● **Requirement**:
In the listing below, the lines starting with the line with "Whipped cream –" and going on through the line with "specified on the" are to be reproduced exactly, and only those.

- - - - - - -

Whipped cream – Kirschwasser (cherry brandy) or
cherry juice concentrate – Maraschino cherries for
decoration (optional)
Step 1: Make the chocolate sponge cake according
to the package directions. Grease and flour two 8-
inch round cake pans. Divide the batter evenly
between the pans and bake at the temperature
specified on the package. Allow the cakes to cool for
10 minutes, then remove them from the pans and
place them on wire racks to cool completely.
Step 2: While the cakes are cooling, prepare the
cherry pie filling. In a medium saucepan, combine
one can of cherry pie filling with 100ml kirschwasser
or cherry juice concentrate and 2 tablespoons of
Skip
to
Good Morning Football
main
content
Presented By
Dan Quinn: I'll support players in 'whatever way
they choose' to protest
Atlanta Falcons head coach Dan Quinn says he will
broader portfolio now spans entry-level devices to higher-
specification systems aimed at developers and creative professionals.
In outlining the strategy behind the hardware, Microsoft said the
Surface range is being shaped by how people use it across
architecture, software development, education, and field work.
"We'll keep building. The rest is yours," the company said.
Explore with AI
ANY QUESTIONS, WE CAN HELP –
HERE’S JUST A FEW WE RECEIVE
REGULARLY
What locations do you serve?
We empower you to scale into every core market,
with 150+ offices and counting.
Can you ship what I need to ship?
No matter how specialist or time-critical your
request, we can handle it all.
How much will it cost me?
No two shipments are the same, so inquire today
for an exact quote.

- - - - - - -

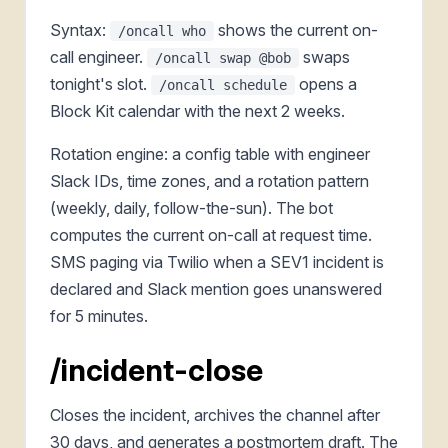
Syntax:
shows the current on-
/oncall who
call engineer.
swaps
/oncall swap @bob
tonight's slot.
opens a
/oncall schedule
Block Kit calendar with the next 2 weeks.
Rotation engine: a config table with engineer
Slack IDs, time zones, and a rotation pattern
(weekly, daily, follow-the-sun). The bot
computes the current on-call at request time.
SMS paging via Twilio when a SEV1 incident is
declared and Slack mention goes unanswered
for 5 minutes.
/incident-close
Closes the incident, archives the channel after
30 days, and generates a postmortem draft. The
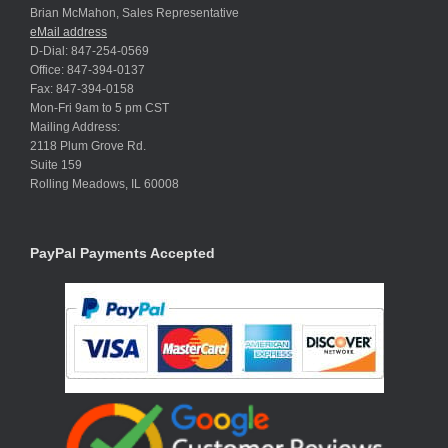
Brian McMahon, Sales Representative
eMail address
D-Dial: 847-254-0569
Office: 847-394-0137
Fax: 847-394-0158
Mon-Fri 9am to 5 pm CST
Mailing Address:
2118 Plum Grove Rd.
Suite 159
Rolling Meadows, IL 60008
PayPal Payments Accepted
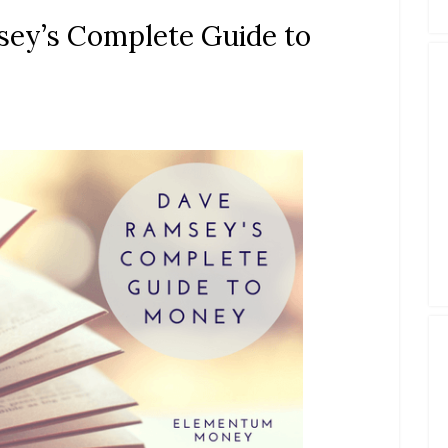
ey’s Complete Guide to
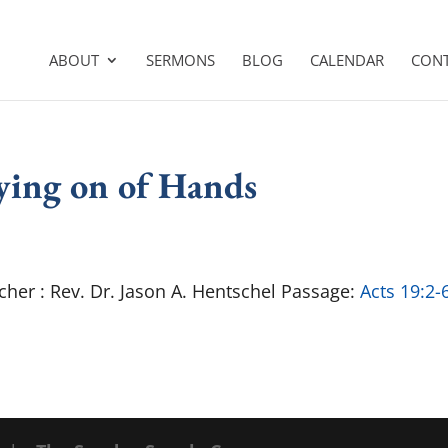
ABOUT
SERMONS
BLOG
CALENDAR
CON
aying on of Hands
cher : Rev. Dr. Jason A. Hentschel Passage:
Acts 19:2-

- - - - - - -

● **Solution for this exercise**:
Whipped cream – Kirschwasser (cherry brandy) or
cherry juice concentrate – Maraschino cherries for
decoration (optional)
Step 1: Make the chocolate sponge cake according
to the package directions. Grease and flour two 8-
inch round cake pans. Divide the batter evenly
between the pans and bake at the temperature
specified on the package. Allow the cakes to cool for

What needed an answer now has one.